There was nothing wrong with her political record, he acknowledged: “She is very popular and she has had very good moments. When Russia invaded, she was quite effective in starting the application to NATO membership. She has kept a lot of her promises.”

“But was it suitable for the institution to be at 4 a.m. in a nightclub and being drunk,” Mr. Ristamäki asked.

Ismo Leikola, a Finnish stand-up comedian who lives in Los Angeles, said he was baffled by the criticism. “She just — danced,” he said.

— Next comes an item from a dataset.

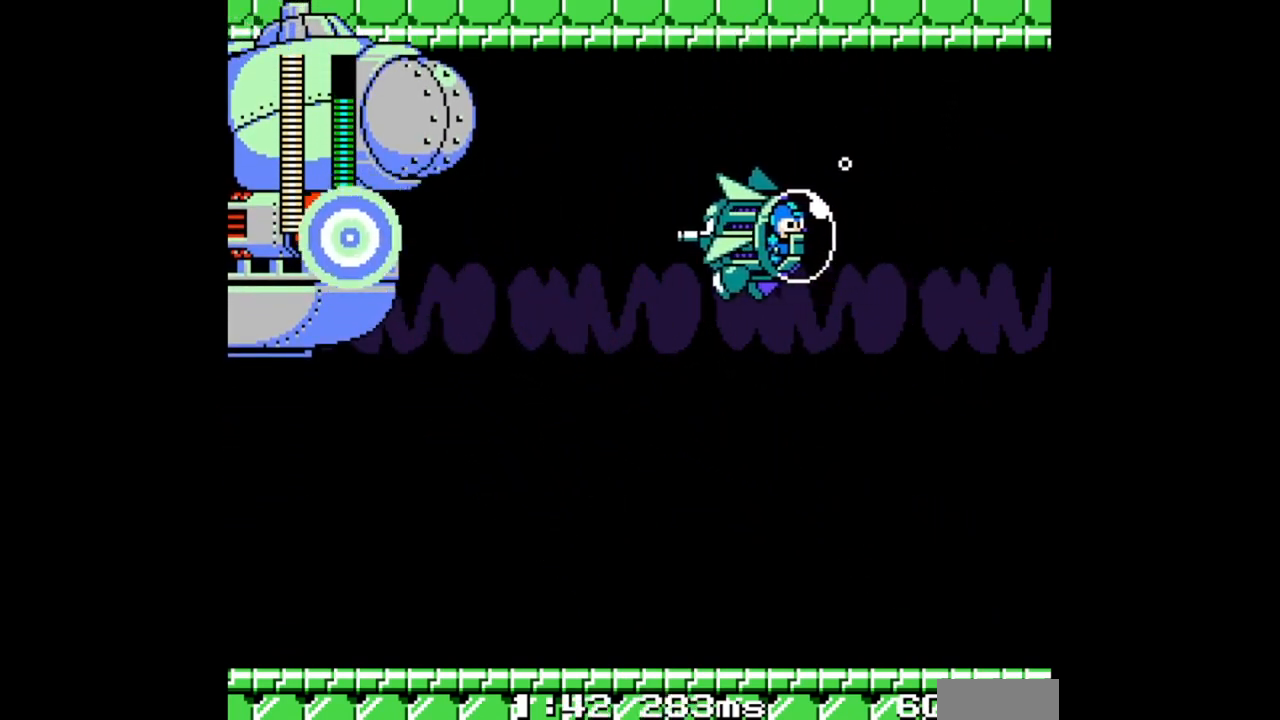
{"buttons": [], "events": [[333, "DPAD_RIGHT", "up"], [400, "B", "down"], [500, "B", "up"]]}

Johanna Helle, a.k.a. D.J. Uha, playing at a Helsinki music venue this month. “The media are targeting the prime minister all the time — she’s female and young” Ms. Helle said, calling the issue “click bait.”
Credit…Saara Mansikkamaki for The New York Times

In his view, the Finnish tourism agency should use the videos to sell his country as “the party capital of the world.”

This week, Ms. Marin briefly became tearful when she addressed the fallout from the dispute.

“I’m a human being and sometimes I, too, need joy and fun in the middle of dark clouds,” she said. “I haven’t missed a single day of work and haven’t left a single task undone, and I won’t even in the middle of all this, because all of this will pass and together we must make this country stronger.”

 

Johanna Lemola contributed reporting.